Metode penambangan ini menghancurkan semua tumbuhan, tanah, dan batuan di permukaan untuk mencapai batubara di bawahnya. Penambangan terbuka juga mengubur sungai di bawah tanah dan batu, merusak kualitas air dan mengakibatkan hilangnya hutan yang luas. Lahan yang dulunya rimbun dengan ginseng juga diratakan untuk membangun perumahan dan digembala berlebihan oleh rusa ekor putih. Perubahan iklim juga memperparah kondisi. Musim dingin di Appalachia tengah menjadi lebih hangat dan curah hujan ekstrem semakin sering terjadi, sehingga kondisi pertumbuhan ginseng terganggu.

Melalui wawancara dengan puluhan penggali ginseng, terungkap bahwa sebagian besar dari mereka hanya mencabut sebagian tanaman di suatu lokasi. Mereka menunggu sampai buah ginseng matang sebelum mencabutnya dan menanam kembali buahnya di tempat yang sama. Beberapa penggali bahkan memiliki lokasi ginseng rahasia yang mereka jaga selama bertahun-tahun. Ada juga yang membeli dan menanam biji ginseng untuk membangun populasi baru. Sebuah studi pada tahun 2016 menemukan bahwa biji ginseng yang ditanam oleh penggali lebih mudah tumbuh dibandingkan dengan biji yang jatuh ke tanah secara alami.

Peneliti lain juga menyoroti praktik konservasi yang dilakukan oleh para penggali, tekanan kompleks yang dihadapi populasi ginseng, dan ketidakadilan yang dialami oleh penduduk Appalachia yang diusir dari hutan yang selama ini menjadi milik bersama. Namun, mitos tentang "penggali ginseng yang nakal" masih beredar. Cara yang lebih baik adalah melibatkan para penggali ginseng dalam program restorasi ginseng secara besar-besaran. Sudah ada gerakan untuk menanam biji ginseng di bawah naungan pohon di lahan pribadi, tetapi sebagian besar penggali tidak memiliki lahan.

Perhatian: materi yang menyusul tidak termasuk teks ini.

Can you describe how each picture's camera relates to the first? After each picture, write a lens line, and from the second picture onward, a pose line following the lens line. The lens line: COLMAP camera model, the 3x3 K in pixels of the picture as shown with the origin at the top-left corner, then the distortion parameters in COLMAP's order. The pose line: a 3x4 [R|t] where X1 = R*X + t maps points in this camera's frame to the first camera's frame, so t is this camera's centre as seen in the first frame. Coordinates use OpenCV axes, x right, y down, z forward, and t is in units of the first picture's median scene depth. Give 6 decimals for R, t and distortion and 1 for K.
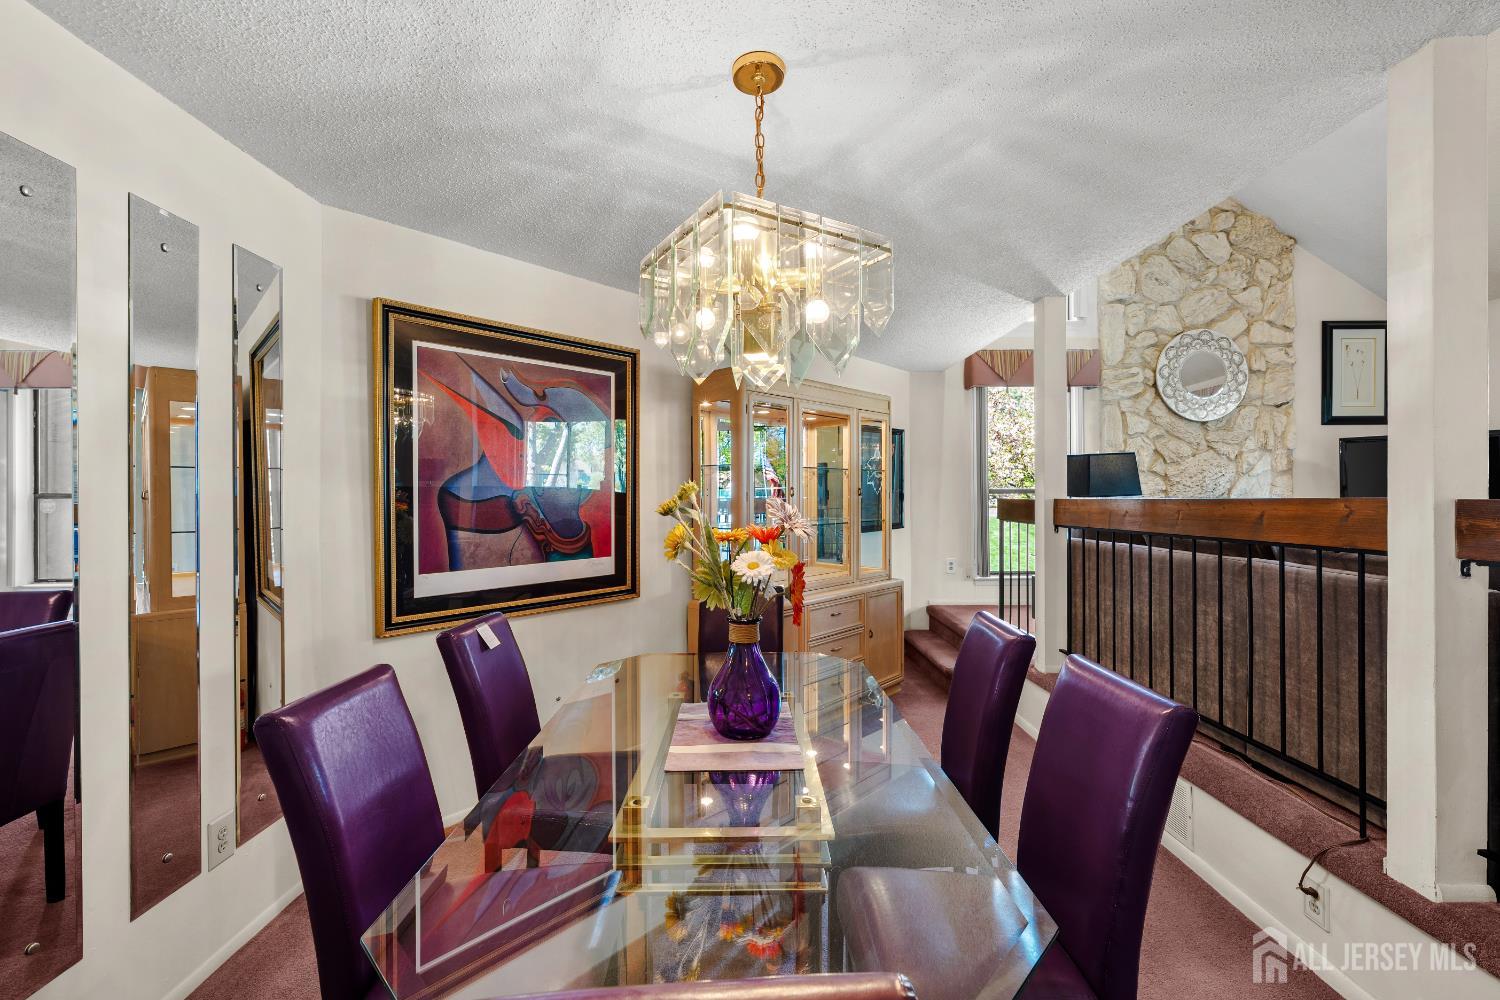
lens RADIAL K [[615.4, 0, 750.0], [0, 615.4, 500.0], [0, 0, 1]] dist [-0.000331, -0.000012]
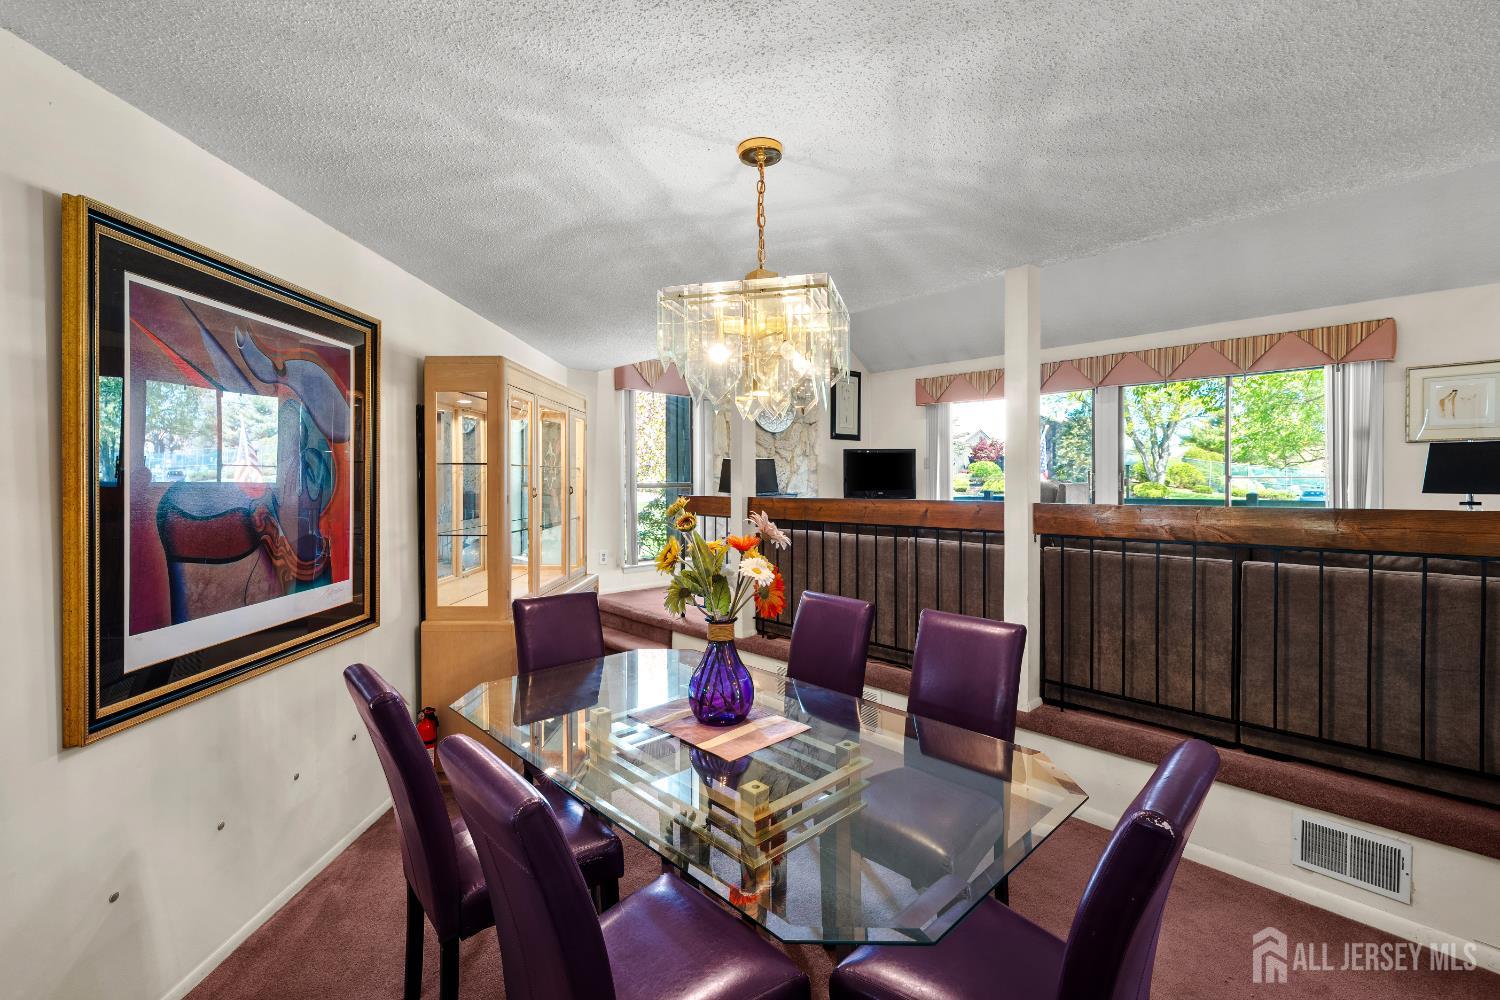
lens RADIAL K [[639.3, 0, 746.4], [0, 639.3, 485.0], [0, 0, 1]] dist [-0.014357, -0.000007]
pose [[0.733370, -0.001701, 0.679828, -0.472627], [0.001390, 0.999999, 0.001003, -0.033404], [-0.679828, 0.000209, 0.733371, 0.072885]]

Solusi alternatifnya adalah dengan membagikan biji ginseng kepada mereka untuk ditanam di zona tertentu. Dengan berpartisipasi dalam program ini, mereka bisa mendapatkan izin mencabut ginseng di hutan milik negara bagian atau nasional. Ancaman terhadap ginseng di Appalachia memang nyata, dan pencegahan pencabutan ginseng secara berlebihan sangat penting. Namun, para penggali ginseng telah berperan penting dalam keberadaan dan kelestarian populasi ginseng. Mereka bisa menjadi sekutu konservasi yang berpengetahuan dan terampil.